Diffusion In Diffusion: Breaking the Autoregressive Bottleneck in Block Diffusion Models
Linrui Ma, Yufei Cui, Kai Han, Yunhe Wang
TL;DR
This work tackles the irreversibility and myopia of block diffusion language models by introducing Diffusion in Diffusion, a draft-then-refine framework that progressively expands the block receptive field across multiple stages. It adds a Snapshot Confidence Remask mechanism and a mixed-scale training objective to enable both rapid drafting with small blocks and global revision with large blocks, yielding strong gains on OpenWebText with only a fraction of the fine-tuning budget. Empirically, the approach establishes new state-of-the-art Gen PPL for discrete diffusion on the target scale, with Stage 2 revision bringing perplexities from the draft level down to 21.9 (and down to 20.6 on longer sequences), approaching autoregressive performance while retaining diffusion-based efficiency.
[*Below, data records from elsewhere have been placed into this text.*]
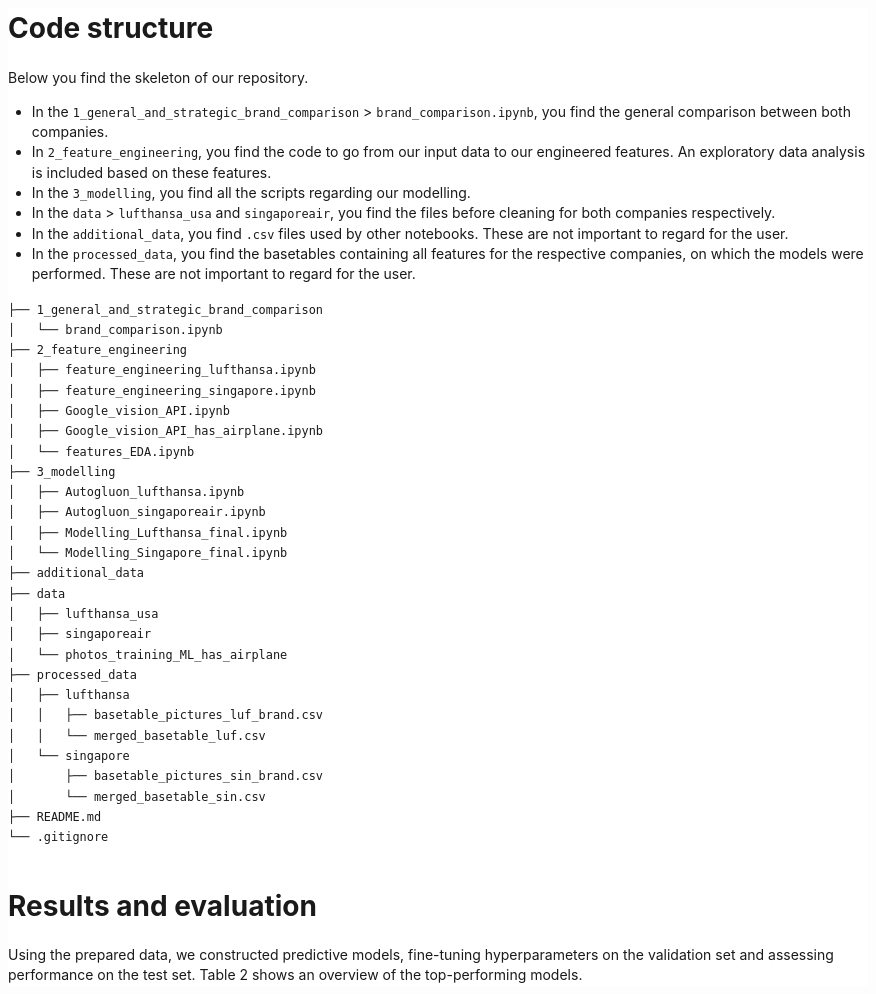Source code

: 

# Code structure
Below you find the skeleton of our repository. 

- In the `1_general_and_strategic_brand_comparison` > `brand_comparison.ipynb`, you find the general comparison between both companies. 
- In `2_feature_engineering`, you find the code to go from our input data to our engineered features. An exploratory data analysis is included based on these features. 
- In the `3_modelling`, you find all the scripts regarding our modelling. 
- In the `data` > `lufthansa_usa` and `singaporeair`, you find the files before cleaning for both companies respectively. 
- In the `additional_data`, you find `.csv` files used by other notebooks. These are not important to regard for the user.
- In the `processed_data`, you find the basetables containing all features for the respective companies, on which the models were performed. These are not important to regard for the user.



```bash
├── 1_general_and_strategic_brand_comparison
│   └── brand_comparison.ipynb
├── 2_feature_engineering
│   ├── feature_engineering_lufthansa.ipynb
│   ├── feature_engineering_singapore.ipynb
│   ├── Google_vision_API.ipynb
│   ├── Google_vision_API_has_airplane.ipynb
│   └── features_EDA.ipynb
├── 3_modelling
│   ├── Autogluon_lufthansa.ipynb
│   ├── Autogluon_singaporeair.ipynb
│   ├── Modelling_Lufthansa_final.ipynb
│   └── Modelling_Singapore_final.ipynb
├── additional_data
├── data
│   ├── lufthansa_usa
│   ├── singaporeair
│   └── photos_training_ML_has_airplane
├── processed_data
│   ├── lufthansa
│   │   ├── basetable_pictures_luf_brand.csv
│   │   └── merged_basetable_luf.csv
│   └── singapore
│       ├── basetable_pictures_sin_brand.csv
│       └── merged_basetable_sin.csv
├── README.md
└── .gitignore
```

# Results and evaluation
Using the prepared data, we constructed predictive models, fine-tuning hyperparameters on the validation set and assessing performance on the test set. Table 2 shows an overview of the top-performing models.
The key contributions—structural diffusion, a robust remasking strategy, and mixed-scale training—offer a practical path to combining local coherence and global planning in diffusion-based text generation.
Abstract
Block diffusion language models, operating as semi-autoregressive paradigms, combine the strengths of both autoregressive and diffusion paradigms. However, their strict unidirectional block dependencies introduce irreversibility and sacrifice the global planning capabilities for which diffusion models are renowned. In order to address these issues, we propose Diffusion in Diffusion, a draft-then-refine framework designed to overcome the irreversibility and myopia problems inherent in block diffusion models. Our approach first employs block diffusion to generate rapid drafts using small blocks, then refines these drafts through global bidirectional diffusion with a larger bidirectional receptive field. We utilise snapshot confidence remasking to identify the most critical tokens that require modification, and apply mix-scale training to expand the block diffusion model's global capabilities. Empirical results demonstrate that our approach sets a new benchmark for discrete diffusion models on the OpenWebText dataset. Using just 26% of the fine-tuning budget of baseline models, we reduce generative perplexity from 25.7 to 21.9, significantly narrowing the performance gap with autoregressive models.